Sementara itu, lebih dari 1,2 juta alamat dompet aktif selama periode tersebut dan menggunakan jaringan. Akibatnya, Decentralized Finance (DeFi) sedang dibangun dalam fase pasar bear. Mengikuti pengaturan tersebut, harga ETH menyaksikan pantulan dari $1.200 ke angka $4.800, mewakili peningkatan lebih dari 3.300%.
Untuk Januari 2026, harga ETH terpotong setengah dari $6.400 menjadi $3.300, dan pasar telah mulai memperlakukan altcoin tersebut seperti sedang sekarat. Namun, seperti yang terlihat di area biru yang ditandai pada grafik, sekarang ada lebih dari 3,4 juta alamat aktif dengan kontrak.
Ini menandai pertumbuhan 3x lipat dibandingkan dengan puncak 2021, dan rekor tertinggi absolut. “Pada 2019, semua orang mengabaikannya. Kemudian, ETH meroket tanpa henti selama 2 tahun. Pengaturan hari ini identik – hanya angkanya 3X lebih besar,” tambah Waidmann. Ketika ini terjadi kembali, Waidmann telah memprediksi pergerakan naik yang keras untuk Ethereum.

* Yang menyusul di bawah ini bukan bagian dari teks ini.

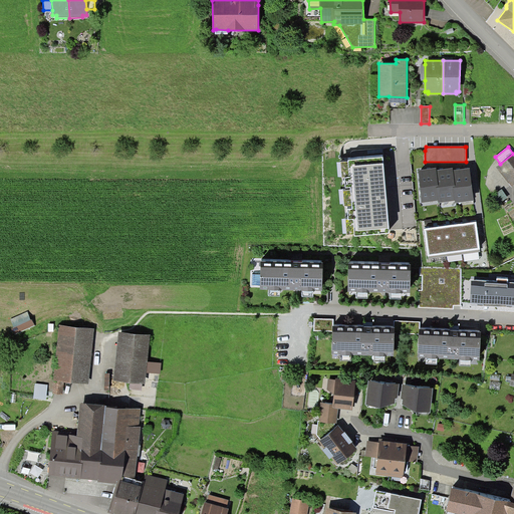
[(513,153),(513,154),(500,164),(497,167),(513,187),(513,186),(513,153)]
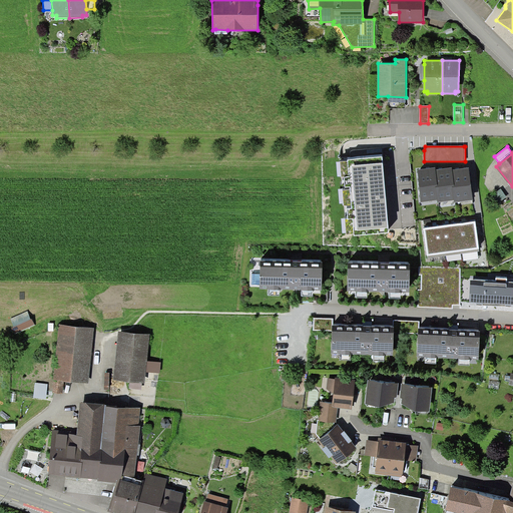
[(382,156),(348,159),(348,161),(349,176),(351,189),(352,205),(353,218),(355,234),(354,235),(389,232),(382,156)]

Rekor Tertinggi Dalam Transaksi yang Diproses
Menurut sebuah laporan dari Everstake, jaringan Ethereum juga telah mencapai tonggak sejarah dalam hal transaksi yang diproses di blockchain. Pada Januari 2026 saja, jaringan memproses 70 juta transaksi, mewakili aktivitas bulanan tertinggi dalam seluruh keberadaannya.
Everstake mencatat bahwa sejumlah besar transaksi yang diproses ini semua berlangsung dalam iklim pasar yang sangat tidak menguntungkan. Seandainya pertumbuhan ini berlanjut ketika sentimen berubah positif, hal itu dapat mengubah arah harga ETH, menggesernya ke atas sekali lagi.